AMP opened in 2012 and agreed with the stipulations in their zoning agreement.
Five years later it's not good enough. They want more and more.

They want to extend their hours form April 1 to Oct. 31 from 7 a.m. to 8 p.m., extend to 10 p.m. weekdays and 11 p.m. Saturdays and 9 p.m. Sundays.

Lifting noise ordinance for special events and holidays, with a noise ordinance increase on go-carts. Putting in a P.A. system and replacing box lights on a 25 ft. pole to LED lights on 50 ft. poles.

The old agreement said no PA system and now they have to have one.

So called progress should not have to be a nuisance and come at our expense.

The city and AMP should have to pay a nuisance fee to us, the ones that have been forced to live with it.

The park also requested to move the buffer around the perimeter of the property. Is this the chain-link fence with black plastic hanging on it that was put up to replace the weathered rolls of hay stacked two high, until they rotted and fell over and rolled off.

*TASK OBJECTIVE*
According to the letter about AMP shown above, what change to the lighting does the park want to make?

*AVAILABLE DATA*
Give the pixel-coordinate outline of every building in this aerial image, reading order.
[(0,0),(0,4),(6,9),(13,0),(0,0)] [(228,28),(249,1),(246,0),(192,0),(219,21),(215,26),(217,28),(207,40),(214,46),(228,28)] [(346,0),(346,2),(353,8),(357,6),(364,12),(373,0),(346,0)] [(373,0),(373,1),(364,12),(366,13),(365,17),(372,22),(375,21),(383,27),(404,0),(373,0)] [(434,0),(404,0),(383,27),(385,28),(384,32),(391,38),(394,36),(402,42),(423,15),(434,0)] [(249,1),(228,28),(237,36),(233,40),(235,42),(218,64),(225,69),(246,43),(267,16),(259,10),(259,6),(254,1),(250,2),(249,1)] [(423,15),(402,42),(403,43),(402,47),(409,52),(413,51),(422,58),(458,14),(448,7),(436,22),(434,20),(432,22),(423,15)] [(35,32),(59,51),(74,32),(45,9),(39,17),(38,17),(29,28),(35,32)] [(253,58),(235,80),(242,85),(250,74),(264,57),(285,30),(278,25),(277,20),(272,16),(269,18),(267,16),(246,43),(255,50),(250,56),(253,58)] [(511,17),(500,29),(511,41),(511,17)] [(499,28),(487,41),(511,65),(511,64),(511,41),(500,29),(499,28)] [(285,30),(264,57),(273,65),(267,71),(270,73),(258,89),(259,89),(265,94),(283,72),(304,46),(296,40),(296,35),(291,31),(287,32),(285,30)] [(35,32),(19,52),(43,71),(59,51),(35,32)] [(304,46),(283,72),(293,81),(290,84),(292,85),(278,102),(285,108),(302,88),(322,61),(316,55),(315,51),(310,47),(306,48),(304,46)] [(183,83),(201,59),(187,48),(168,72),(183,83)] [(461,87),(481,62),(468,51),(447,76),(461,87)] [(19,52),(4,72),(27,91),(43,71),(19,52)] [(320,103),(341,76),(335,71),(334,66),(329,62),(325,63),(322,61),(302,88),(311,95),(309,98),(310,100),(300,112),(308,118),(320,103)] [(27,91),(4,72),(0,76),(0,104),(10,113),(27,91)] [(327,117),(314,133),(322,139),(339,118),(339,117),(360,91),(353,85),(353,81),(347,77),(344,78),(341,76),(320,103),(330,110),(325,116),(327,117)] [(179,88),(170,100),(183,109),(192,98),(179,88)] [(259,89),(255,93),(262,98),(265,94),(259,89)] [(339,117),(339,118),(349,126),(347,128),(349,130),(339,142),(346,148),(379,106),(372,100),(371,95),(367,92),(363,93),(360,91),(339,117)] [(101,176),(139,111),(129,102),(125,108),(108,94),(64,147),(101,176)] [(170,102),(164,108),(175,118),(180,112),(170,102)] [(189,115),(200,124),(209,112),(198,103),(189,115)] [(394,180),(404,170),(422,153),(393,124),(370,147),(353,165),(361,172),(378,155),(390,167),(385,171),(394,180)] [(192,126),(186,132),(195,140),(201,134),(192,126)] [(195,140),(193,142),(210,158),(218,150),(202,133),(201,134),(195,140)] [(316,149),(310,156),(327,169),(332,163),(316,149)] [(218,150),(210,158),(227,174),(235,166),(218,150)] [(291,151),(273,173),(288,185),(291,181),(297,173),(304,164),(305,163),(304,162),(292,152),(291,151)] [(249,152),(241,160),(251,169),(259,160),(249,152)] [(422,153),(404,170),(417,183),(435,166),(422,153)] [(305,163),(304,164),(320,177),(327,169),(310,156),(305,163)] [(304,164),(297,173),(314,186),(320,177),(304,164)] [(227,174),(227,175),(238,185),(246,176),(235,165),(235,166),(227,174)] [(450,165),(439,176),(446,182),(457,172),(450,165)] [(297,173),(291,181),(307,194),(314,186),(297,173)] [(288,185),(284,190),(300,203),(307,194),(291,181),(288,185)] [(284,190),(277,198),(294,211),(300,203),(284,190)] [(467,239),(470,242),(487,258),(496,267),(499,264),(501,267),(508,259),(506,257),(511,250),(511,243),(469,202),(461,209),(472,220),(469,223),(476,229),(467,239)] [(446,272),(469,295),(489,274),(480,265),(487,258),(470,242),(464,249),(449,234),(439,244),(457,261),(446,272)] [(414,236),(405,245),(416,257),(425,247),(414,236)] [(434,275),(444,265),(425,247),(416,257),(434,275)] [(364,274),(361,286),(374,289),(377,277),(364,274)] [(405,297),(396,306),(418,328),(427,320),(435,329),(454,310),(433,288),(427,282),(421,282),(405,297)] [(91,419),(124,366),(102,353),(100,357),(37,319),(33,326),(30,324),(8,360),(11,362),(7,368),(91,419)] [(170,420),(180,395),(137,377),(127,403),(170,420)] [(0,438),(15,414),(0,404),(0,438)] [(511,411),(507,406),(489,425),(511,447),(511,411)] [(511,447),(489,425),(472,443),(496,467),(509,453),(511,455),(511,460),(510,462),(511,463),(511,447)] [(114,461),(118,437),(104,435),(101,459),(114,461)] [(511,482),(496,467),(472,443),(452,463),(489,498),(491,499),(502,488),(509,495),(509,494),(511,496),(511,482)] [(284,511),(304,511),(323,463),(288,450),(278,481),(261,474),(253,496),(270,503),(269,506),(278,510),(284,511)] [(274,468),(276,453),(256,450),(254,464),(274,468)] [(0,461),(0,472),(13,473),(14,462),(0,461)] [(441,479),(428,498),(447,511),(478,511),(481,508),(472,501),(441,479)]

*OUTPUT FOR THIS TASK*
It wants to replace box lights on a 25 ft. pole with LED lights on 50 ft. poles.